* **Requirement**: Could you copy the lines of the records verbatim, beginning at the line that has "country: Argentina" and stopping after the line that has "genus: Trifolium"?

* **Data lines**:
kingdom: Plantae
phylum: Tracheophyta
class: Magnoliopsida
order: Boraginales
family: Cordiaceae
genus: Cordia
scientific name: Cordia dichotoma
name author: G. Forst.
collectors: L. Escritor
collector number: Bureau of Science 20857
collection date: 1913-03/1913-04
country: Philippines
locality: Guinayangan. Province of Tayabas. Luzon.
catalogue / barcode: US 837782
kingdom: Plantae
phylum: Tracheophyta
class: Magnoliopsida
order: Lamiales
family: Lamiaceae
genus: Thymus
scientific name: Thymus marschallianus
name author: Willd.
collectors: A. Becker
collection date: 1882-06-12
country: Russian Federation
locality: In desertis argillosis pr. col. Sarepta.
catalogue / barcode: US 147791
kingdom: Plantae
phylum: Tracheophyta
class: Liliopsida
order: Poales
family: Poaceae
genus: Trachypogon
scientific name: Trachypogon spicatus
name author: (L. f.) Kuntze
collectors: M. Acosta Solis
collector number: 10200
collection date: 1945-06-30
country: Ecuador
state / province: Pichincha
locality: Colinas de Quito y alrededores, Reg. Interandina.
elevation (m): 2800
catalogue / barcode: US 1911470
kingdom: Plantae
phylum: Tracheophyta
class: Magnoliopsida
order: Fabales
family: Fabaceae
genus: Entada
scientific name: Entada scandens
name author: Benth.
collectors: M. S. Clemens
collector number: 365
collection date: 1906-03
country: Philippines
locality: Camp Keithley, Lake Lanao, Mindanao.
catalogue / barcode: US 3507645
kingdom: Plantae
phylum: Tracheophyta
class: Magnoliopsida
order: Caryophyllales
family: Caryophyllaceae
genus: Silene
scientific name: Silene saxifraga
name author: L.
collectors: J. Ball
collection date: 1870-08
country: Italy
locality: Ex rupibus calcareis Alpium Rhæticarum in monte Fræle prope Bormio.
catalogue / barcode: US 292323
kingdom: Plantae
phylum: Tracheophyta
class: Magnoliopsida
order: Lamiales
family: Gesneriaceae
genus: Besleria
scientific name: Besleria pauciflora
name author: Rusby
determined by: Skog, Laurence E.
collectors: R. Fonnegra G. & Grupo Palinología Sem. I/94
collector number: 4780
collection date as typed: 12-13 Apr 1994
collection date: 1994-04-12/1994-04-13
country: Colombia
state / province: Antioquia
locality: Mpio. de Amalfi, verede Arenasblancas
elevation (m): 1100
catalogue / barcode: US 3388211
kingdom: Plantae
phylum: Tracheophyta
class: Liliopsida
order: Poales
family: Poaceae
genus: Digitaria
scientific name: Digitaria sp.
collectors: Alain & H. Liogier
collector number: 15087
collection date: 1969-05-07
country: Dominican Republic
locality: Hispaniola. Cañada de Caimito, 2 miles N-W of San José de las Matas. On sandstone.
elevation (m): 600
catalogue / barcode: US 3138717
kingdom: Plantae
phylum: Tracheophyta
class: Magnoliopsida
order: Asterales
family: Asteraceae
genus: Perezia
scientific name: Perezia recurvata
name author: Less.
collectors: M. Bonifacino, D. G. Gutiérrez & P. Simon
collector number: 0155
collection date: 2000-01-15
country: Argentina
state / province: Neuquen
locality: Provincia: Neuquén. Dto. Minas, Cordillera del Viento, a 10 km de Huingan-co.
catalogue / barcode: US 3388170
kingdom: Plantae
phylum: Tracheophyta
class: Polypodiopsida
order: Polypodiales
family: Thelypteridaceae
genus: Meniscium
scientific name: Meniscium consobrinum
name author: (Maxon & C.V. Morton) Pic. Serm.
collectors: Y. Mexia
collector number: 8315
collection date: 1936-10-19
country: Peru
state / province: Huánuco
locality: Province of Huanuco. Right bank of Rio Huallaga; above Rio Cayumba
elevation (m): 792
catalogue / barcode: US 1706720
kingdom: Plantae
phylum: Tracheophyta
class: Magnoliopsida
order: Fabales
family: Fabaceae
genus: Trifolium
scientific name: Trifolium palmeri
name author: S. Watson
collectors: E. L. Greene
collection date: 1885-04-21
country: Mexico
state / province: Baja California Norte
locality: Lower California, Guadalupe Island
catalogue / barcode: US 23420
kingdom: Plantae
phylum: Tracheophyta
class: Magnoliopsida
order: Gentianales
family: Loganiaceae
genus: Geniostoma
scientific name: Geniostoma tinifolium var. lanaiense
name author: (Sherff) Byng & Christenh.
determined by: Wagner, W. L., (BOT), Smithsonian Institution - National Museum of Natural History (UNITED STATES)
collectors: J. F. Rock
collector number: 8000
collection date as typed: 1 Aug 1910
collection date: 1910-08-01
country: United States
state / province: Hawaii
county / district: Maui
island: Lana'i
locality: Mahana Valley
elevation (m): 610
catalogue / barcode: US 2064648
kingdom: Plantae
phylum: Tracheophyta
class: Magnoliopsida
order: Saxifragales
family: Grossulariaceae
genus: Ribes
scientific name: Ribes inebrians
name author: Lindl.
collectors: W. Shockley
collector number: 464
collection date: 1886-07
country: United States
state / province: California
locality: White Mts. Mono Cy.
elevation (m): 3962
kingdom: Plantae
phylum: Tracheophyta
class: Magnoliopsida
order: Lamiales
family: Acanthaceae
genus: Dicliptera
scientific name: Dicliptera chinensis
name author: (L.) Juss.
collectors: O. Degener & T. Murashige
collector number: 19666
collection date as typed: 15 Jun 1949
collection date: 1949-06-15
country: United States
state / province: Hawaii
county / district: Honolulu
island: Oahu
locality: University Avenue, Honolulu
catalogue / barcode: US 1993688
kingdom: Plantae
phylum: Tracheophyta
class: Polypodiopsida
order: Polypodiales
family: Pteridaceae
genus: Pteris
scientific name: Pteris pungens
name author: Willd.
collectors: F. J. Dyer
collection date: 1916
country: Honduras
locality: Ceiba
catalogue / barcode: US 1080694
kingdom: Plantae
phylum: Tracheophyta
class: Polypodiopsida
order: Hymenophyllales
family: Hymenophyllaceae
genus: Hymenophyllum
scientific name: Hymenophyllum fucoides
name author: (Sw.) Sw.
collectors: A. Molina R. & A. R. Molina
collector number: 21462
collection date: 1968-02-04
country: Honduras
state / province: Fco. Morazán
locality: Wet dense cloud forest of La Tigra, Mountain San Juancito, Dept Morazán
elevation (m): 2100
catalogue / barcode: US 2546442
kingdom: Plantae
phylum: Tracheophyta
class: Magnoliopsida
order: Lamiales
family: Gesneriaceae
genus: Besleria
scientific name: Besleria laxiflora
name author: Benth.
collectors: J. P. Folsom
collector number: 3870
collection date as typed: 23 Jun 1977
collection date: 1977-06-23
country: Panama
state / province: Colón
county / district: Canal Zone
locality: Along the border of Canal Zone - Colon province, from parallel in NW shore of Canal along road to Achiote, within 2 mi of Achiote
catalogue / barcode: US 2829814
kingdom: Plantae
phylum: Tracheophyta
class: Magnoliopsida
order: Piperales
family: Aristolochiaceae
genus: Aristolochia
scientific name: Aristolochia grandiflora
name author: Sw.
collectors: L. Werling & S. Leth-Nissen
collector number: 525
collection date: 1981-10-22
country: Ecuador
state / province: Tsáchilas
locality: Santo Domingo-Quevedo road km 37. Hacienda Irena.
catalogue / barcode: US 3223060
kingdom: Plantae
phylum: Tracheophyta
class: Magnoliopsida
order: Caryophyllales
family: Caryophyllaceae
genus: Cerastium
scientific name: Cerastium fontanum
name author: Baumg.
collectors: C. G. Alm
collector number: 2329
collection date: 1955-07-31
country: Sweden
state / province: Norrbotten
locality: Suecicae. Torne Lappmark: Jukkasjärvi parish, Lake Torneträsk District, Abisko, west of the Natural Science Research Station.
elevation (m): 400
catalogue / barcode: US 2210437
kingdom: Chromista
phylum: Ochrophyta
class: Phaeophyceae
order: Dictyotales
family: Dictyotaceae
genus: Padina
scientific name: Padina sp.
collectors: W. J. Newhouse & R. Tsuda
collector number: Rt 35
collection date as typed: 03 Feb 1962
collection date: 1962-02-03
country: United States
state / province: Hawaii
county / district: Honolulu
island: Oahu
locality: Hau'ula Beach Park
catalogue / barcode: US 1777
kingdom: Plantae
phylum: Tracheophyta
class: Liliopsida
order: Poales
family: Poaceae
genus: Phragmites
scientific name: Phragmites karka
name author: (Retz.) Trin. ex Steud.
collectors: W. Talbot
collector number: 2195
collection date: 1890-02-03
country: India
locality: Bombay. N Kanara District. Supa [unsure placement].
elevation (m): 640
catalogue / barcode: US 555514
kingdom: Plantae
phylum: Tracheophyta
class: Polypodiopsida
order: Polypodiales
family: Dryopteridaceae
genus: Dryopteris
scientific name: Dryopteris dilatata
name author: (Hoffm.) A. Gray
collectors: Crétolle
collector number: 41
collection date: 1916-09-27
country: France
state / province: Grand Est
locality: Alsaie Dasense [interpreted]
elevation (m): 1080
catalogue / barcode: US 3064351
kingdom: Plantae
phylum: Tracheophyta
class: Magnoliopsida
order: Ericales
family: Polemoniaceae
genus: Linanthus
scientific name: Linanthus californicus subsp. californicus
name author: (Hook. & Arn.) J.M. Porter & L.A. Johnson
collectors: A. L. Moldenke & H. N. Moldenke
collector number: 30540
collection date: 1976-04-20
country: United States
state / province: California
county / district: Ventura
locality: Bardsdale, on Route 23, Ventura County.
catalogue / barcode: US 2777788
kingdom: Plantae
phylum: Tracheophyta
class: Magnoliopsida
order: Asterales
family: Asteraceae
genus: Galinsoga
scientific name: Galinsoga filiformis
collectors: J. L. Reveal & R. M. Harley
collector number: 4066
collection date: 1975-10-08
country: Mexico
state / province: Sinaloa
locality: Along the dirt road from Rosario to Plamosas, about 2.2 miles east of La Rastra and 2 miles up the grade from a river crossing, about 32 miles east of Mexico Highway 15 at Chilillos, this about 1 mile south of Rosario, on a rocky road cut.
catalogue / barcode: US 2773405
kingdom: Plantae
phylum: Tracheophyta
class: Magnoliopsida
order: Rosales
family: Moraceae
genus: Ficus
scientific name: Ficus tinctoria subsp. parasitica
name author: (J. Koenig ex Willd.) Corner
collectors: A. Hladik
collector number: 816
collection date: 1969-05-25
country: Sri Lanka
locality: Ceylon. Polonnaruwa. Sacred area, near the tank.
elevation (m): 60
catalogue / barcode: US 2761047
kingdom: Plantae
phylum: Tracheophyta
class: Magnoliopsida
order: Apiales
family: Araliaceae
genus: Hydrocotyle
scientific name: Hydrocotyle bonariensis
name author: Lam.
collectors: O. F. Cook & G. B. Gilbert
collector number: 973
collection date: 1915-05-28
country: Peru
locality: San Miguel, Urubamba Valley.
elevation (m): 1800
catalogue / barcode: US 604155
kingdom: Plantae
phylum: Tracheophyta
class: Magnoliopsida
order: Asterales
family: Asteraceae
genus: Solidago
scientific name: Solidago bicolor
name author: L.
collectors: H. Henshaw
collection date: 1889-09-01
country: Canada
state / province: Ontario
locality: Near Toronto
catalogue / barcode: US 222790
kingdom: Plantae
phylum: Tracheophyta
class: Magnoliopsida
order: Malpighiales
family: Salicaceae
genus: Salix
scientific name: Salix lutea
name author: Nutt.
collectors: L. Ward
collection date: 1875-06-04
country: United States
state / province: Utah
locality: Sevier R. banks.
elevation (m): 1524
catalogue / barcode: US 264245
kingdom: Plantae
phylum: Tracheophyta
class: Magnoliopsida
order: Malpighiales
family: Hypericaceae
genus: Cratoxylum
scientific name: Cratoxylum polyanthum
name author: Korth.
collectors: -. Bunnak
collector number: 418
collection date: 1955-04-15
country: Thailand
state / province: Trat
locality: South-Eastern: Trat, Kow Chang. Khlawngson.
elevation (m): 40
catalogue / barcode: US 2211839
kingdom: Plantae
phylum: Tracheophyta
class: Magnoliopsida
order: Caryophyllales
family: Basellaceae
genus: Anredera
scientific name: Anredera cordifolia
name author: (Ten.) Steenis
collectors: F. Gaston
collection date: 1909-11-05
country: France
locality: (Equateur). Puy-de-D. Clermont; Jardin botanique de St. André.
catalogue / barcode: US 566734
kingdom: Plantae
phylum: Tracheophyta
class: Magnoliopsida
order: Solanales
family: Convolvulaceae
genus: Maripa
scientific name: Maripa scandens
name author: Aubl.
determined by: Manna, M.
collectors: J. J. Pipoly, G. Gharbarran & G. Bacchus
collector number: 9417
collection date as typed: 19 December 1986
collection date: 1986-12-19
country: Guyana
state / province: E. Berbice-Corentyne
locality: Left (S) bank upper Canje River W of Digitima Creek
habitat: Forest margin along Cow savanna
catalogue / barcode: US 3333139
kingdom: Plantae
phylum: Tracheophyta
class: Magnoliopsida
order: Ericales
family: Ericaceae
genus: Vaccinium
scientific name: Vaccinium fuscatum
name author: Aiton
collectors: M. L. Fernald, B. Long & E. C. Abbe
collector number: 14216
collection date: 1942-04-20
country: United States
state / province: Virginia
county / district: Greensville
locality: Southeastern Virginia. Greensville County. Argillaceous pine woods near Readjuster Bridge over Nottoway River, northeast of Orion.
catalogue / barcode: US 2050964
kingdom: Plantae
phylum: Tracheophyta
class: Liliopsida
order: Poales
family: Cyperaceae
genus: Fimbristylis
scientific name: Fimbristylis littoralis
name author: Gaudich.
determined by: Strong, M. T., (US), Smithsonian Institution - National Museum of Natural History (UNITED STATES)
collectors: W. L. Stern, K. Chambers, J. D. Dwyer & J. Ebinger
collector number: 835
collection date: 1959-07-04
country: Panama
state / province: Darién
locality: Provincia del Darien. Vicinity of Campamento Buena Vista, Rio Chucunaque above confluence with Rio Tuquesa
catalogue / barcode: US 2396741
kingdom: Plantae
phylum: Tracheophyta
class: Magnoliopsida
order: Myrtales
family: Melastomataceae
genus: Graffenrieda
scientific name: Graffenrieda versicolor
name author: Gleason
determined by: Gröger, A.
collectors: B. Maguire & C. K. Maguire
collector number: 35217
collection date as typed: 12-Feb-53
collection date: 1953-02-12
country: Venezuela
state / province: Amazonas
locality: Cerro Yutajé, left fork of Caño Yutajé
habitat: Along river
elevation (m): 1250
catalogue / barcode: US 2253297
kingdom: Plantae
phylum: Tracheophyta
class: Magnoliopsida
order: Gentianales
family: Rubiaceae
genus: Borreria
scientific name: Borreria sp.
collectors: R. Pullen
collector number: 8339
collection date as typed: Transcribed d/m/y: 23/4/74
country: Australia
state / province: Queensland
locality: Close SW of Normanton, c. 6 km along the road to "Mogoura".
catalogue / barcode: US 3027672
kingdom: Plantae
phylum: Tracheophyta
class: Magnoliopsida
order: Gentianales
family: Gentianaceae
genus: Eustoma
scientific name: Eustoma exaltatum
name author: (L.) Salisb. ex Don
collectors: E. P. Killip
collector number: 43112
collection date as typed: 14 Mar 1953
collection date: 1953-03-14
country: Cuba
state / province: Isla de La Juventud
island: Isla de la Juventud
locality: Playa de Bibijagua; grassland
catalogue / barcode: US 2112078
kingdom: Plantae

* **Written response**:
country: Argentina
state / province: Neuquen
locality: Provincia: Neuquén. Dto. Minas, Cordillera del Viento, a 10 km de Huingan-co.
catalogue / barcode: US 3388170
kingdom: Plantae
phylum: Tracheophyta
class: Polypodiopsida
order: Polypodiales
family: Thelypteridaceae
genus: Meniscium
scientific name: Meniscium consobrinum
name author: (Maxon & C.V. Morton) Pic. Serm.
collectors: Y. Mexia
collector number: 8315
collection date: 1936-10-19
country: Peru
state / province: Huánuco
locality: Province of Huanuco. Right bank of Rio Huallaga; above Rio Cayumba
elevation (m): 792
catalogue / barcode: US 1706720
kingdom: Plantae
phylum: Tracheophyta
class: Magnoliopsida
order: Fabales
family: Fabaceae
genus: Trifolium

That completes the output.